Também por isso importa cultivar o desacordo civilizado. Lima Barreto, em Triste Fim de Policarpo Quaresma, ridicularizou nacionalismos vazios e a tentação de confundir amor ao país com intolerância. A sátira não destrói a pátria; desmonta ídolos autoritários. E quando a história pesa, Graciliano Ramos lembra, em Memórias do Cárcere, que o testemunho é antídoto contra retrocessos: memória partilhada é vacina institucional.

Num arquipélago espalhado pelo mundo, literacia mediática é tarefa de todos. As redes aceleram informação e desinformação. Ferreira Gullar, em Poema Sujo, escreveu em exílio a urgência de nomear a realidade, e nomear é o primeiro passo para não ser manipulado. A cada afirmação, perguntemos: qual a fonte? qual o dado? O espírito democrático exige mais do que paixão: pede provas.

Partidos e instituições também têm o seu exame de consciência. Levitsky e Ziblatt sublinham o papel de porteiros (gatekeepers): cabe aos partidos filtrar lideranças que insultam regras, normalizam violência ou ameaçam liberdades civis. Regras internas claras, transparência e formação cívica não são luxo: são prevenção. E prevenção é mais barata do que reconstrução. Como metáfora de um sistema imunitário que reage para preservar o corpo democrático, vale lembrar o recente julgamento que tornou Jair Bolsonaro inelegível até 2030 por abuso de poder e ataques ao sistema eleitoral, sinal de que instituições, quando funcionam, corrigem os seus desvios. 

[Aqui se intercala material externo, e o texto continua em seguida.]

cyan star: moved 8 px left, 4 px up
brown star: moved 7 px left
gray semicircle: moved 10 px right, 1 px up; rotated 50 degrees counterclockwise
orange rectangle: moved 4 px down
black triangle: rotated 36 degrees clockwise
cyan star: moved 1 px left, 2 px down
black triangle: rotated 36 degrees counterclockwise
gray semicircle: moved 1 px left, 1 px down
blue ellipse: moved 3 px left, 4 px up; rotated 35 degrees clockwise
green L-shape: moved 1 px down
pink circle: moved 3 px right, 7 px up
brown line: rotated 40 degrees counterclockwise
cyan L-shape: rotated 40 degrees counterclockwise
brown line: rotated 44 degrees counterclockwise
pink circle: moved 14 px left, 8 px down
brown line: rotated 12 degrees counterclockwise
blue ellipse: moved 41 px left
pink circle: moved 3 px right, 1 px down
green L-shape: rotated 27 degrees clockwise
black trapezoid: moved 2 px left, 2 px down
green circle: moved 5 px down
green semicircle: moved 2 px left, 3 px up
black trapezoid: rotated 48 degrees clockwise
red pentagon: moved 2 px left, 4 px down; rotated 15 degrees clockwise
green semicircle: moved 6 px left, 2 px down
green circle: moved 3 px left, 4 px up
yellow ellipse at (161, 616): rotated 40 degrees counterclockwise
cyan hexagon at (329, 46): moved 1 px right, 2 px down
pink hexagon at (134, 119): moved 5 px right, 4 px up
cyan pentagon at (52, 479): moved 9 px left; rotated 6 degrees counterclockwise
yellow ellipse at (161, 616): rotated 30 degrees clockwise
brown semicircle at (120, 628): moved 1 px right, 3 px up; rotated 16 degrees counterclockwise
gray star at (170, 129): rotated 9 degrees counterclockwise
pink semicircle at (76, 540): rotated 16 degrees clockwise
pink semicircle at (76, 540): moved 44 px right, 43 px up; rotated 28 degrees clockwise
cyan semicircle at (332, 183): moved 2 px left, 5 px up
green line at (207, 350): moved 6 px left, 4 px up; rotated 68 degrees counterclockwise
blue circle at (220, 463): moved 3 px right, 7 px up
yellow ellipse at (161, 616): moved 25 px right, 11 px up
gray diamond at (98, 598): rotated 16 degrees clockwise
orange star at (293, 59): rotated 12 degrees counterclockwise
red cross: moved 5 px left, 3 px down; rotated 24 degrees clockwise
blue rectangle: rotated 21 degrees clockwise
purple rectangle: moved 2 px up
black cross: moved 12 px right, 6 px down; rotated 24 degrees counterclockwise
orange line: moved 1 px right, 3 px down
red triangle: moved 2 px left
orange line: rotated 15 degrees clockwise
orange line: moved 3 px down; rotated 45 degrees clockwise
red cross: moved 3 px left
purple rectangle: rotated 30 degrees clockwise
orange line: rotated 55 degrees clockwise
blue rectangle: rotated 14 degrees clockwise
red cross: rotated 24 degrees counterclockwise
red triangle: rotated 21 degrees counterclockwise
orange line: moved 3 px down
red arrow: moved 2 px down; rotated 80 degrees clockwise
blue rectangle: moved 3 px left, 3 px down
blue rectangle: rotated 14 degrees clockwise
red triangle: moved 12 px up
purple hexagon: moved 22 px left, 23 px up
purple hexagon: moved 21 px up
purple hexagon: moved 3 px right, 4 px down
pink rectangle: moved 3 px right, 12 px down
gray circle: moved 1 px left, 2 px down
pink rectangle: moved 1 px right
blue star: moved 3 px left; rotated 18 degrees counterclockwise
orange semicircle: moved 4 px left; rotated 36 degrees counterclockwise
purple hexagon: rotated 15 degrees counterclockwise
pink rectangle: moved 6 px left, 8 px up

A juventude é agora. Projetos de leitura, ciência cidadã, orçamentos participativos juvenis e cultura de bairro criam hábitos democráticos. A autora brasileira Conceição Evaristo chama de “escrevivência” a entrada das narrativas de mulheres negras no centro do texto: participação política em linguagem estética. Nos bairros periféricos de São Paulo, Sérgio Vaz e a Cooperifa (Cooperativa Cultural da Periferia) provaram que sarau é assembleia: microfone aberto como exercício de voz pública. Em Cabo Verde, bibliotecas, clubes de leitura e coletivos culturais podem cumprir a mesma missão: do Mindelo à Praia, do Tarrafal a Santa Catarina.

Democracia também precisa de imaginação. Nélida Piñon, em A República dos Sonhos, costura migrações e pertenças: quem parte continua a pertencer. Essa é uma chave cabo-verdiana por excelência. A diáspora não é perda; é extensão do parlamento da vida. E Chico Buarque, entre o teatro e o romance, lembra que a alegoria ajuda a falar de censura, poder e liberdade quando o literal fica estreito, a arte abre claraboias num quarto abafado.

No fim, o teste é simples e difícil ao mesmo tempo: informar-se bem, participar, dialogar com respeito, apoiar o que é local e cuidar do espaço comum (do bairro à praia). Se a erosão democrática é um processo, a sua defesa também o é: pequenas decisões consistentes que, somadas, criam instituições confiáveis e uma cultura de confiança. Democracia não é um evento; é um hábito, e, nas ilhas e na diáspora, em Cabo Verde, no Brasil ou no Nepal, começa na forma como escutamos e respondemos uns aos outros.